Per favore, ricopia parola per parola le righe dalla riga con "いきいきとした生活を送るために 「喜びという価値」の創造" fino alla riga con "Demander une démo" inclusa. Non riportare le immagini.

============================================================

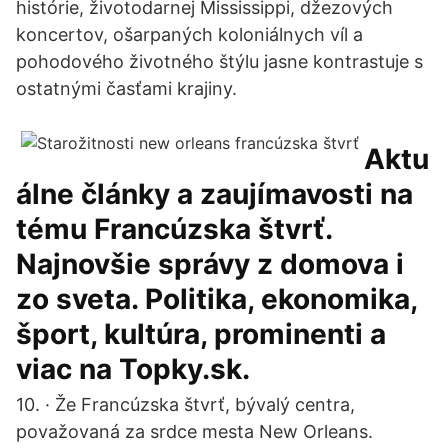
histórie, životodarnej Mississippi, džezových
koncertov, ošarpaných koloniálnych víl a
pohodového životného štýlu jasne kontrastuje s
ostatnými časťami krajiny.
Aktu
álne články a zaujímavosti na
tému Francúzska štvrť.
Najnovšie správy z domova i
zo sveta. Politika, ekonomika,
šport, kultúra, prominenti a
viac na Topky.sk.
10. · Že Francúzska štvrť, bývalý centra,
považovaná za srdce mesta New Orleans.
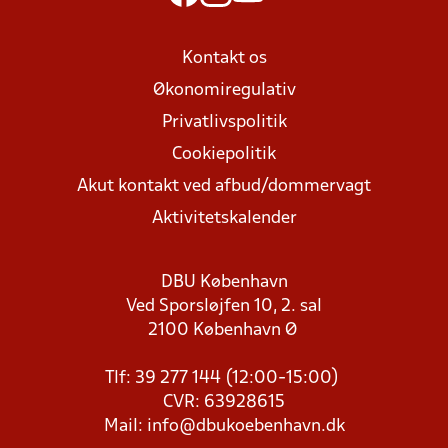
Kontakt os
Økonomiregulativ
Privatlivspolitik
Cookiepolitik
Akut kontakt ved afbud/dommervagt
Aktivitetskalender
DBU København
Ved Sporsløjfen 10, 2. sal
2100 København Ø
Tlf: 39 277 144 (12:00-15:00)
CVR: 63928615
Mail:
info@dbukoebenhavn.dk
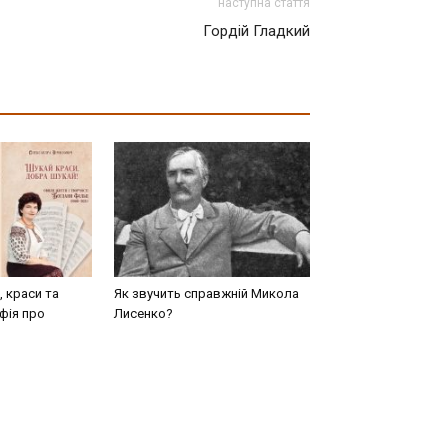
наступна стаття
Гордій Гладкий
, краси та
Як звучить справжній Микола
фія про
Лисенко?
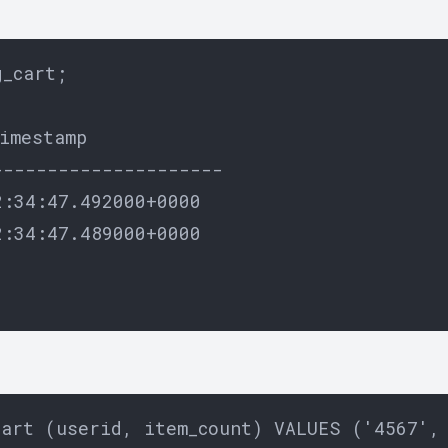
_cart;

============================================================

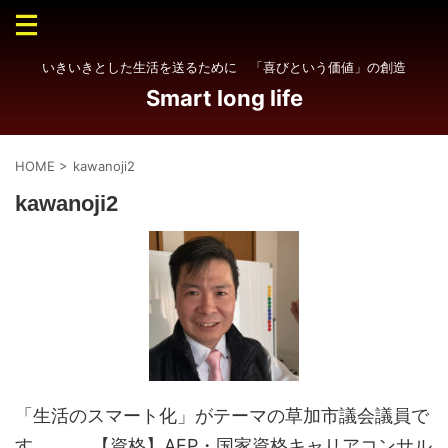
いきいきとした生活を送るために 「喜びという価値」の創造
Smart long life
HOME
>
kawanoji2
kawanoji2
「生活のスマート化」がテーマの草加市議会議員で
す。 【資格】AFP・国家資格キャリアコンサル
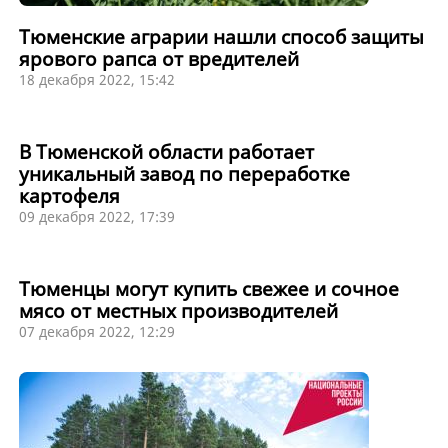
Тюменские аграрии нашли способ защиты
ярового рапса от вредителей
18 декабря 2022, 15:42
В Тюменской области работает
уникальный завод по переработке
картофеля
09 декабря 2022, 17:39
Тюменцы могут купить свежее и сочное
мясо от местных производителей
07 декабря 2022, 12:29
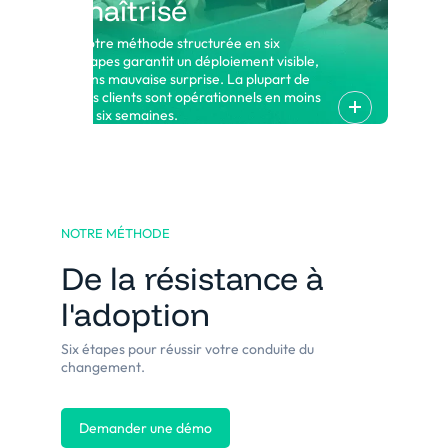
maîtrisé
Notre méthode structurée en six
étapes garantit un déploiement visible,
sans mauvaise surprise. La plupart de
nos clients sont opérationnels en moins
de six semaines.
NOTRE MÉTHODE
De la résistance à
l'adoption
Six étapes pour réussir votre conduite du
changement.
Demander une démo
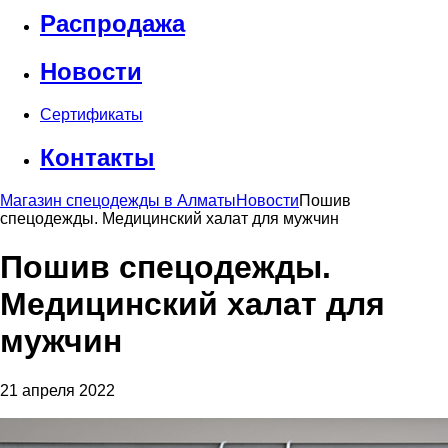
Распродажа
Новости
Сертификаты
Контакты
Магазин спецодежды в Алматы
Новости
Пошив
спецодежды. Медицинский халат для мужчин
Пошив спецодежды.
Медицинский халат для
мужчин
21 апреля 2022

============================================================

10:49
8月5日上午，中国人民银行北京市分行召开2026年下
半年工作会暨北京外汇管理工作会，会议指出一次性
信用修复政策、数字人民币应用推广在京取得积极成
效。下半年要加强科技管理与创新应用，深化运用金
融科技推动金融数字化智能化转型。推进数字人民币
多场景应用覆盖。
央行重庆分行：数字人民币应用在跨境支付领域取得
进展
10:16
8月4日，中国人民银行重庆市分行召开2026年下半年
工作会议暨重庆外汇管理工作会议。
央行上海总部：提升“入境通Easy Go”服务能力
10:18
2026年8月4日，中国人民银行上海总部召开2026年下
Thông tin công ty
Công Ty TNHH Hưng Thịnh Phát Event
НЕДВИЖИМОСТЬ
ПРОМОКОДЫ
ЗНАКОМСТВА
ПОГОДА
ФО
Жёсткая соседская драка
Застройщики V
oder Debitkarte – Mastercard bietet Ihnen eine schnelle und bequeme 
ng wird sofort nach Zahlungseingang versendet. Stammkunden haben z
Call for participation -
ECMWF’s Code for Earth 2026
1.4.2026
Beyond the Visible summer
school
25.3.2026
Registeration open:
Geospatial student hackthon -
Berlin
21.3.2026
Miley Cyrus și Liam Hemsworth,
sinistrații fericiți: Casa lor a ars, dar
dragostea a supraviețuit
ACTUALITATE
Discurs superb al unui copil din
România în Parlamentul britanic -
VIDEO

============================================================

RISULTATO DELL'ESERCIZIO:
いきいきとした生活を送るために 「喜びという価値」の創造
Smart long life
HOME
>
kawanoji2
kawanoji2
「生活のスマート化」がテーマの草加市議会議員で
す。 【資格】AFP・国家資格キャリアコンサル
Тюменские аграрии нашли способ защиты
ярового рапса от вредителей
18 декабря 2022, 15:42
В Тюменской области работает
уникальный завод по переработке
картофеля
09 декабря 2022, 17:39
Тюменцы могут купить свежее и сочное
мясо от местных производителей
07 декабря 2022, 12:29
maîtrisé
Notre méthode structurée en six
étapes garantit un déploiement visible,
sans mauvaise surprise. La plupart de
nos clients sont opérationnels en moins
de six semaines.
NOTRE MÉTHODE
De la résistance à
l'adoption
Six étapes pour réussir votre conduite du
changement.
Demander une démo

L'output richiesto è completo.